- WHAT YOU SHOULD DO: Would you write out the listing verbatim and skip every picture in it?

*** Block opens ***

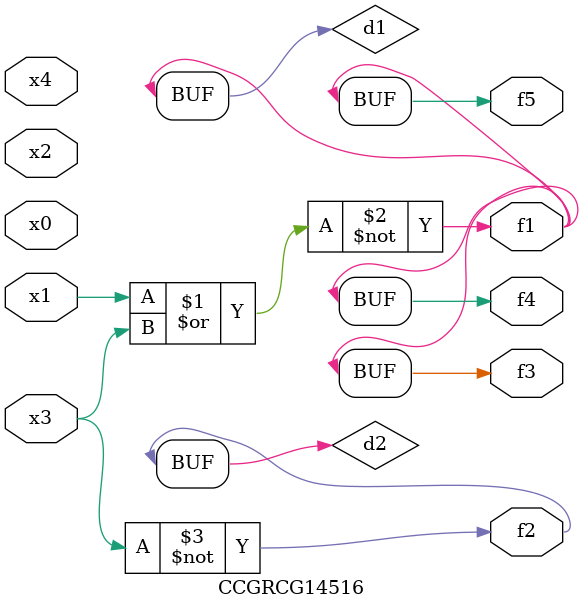
<source format=v>
module CCGRCG14516(
	input x0, x1, x2, x3, x4,
	output f1, f2, f3, f4, f5
);

	wire d1, d2;

	nor (d1, x1, x3);
	not (d2, x3);
	assign f1 = d1;
	assign f2 = d2;
	assign f3 = d1;
	assign f4 = d1;
	assign f5 = d1;
endmodule

</source>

*** Block closes ***

- REPLY:
<source format=v>
module CCGRCG14516(
	input x0, x1, x2, x3, x4,
	output f1, f2, f3, f4, f5
);

	wire d1, d2;

	nor (d1, x1, x3);
	not (d2, x3);
	assign f1 = d1;
	assign f2 = d2;
	assign f3 = d1;
	assign f4 = d1;
	assign f5 = d1;
endmodule

</source>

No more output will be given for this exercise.